§ **PROBLEM DETAILS**
Please write out, unchanged, every line from the first one through the line that holds "coordinates: 16 48'N, 88 05'W", both of those included, and nothing else.
===
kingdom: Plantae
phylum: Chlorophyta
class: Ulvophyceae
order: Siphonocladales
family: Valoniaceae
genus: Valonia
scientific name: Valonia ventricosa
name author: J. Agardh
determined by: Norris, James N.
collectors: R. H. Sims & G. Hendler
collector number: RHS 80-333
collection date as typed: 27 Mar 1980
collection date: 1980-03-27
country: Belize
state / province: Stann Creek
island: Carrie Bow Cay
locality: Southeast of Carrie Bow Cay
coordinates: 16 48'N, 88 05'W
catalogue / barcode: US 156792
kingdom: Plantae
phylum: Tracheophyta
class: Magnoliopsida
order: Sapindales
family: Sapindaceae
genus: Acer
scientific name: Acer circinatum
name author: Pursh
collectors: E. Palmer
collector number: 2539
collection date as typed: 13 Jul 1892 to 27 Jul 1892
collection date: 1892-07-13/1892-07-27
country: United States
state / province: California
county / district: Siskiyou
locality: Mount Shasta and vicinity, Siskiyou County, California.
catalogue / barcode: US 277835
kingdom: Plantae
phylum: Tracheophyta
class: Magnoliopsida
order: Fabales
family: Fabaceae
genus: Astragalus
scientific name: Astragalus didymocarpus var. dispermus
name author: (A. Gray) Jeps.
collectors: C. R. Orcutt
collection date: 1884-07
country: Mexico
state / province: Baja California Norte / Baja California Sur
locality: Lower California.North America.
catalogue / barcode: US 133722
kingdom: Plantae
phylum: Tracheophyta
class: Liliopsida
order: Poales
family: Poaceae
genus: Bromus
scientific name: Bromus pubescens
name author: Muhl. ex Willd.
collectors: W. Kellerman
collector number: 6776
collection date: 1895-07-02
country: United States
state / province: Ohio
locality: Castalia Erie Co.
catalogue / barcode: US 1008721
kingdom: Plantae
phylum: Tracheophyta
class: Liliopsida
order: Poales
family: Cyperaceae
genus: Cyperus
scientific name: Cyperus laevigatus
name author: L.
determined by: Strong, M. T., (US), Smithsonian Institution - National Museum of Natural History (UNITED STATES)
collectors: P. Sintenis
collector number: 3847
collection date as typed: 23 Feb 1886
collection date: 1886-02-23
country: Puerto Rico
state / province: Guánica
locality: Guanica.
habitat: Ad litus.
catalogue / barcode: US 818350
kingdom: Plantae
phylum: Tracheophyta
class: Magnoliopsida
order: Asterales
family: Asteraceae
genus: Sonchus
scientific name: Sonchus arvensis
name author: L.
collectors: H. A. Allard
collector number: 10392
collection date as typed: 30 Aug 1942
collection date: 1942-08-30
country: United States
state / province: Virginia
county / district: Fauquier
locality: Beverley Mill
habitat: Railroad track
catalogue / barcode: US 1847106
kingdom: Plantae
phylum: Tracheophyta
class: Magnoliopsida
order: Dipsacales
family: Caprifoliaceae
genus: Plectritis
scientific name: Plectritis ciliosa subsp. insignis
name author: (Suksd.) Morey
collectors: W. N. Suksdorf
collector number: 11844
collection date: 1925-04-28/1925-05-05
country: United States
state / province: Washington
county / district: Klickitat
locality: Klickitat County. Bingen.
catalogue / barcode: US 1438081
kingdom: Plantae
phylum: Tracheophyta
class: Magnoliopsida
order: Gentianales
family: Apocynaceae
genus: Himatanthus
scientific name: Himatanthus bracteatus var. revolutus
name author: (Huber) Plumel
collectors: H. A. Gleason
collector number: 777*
===
§ **RESULT OF THIS TASK**
kingdom: Plantae
phylum: Chlorophyta
class: Ulvophyceae
order: Siphonocladales
family: Valoniaceae
genus: Valonia
scientific name: Valonia ventricosa
name author: J. Agardh
determined by: Norris, James N.
collectors: R. H. Sims & G. Hendler
collector number: RHS 80-333
collection date as typed: 27 Mar 1980
collection date: 1980-03-27
country: Belize
state / province: Stann Creek
island: Carrie Bow Cay
locality: Southeast of Carrie Bow Cay
coordinates: 16 48'N, 88 05'W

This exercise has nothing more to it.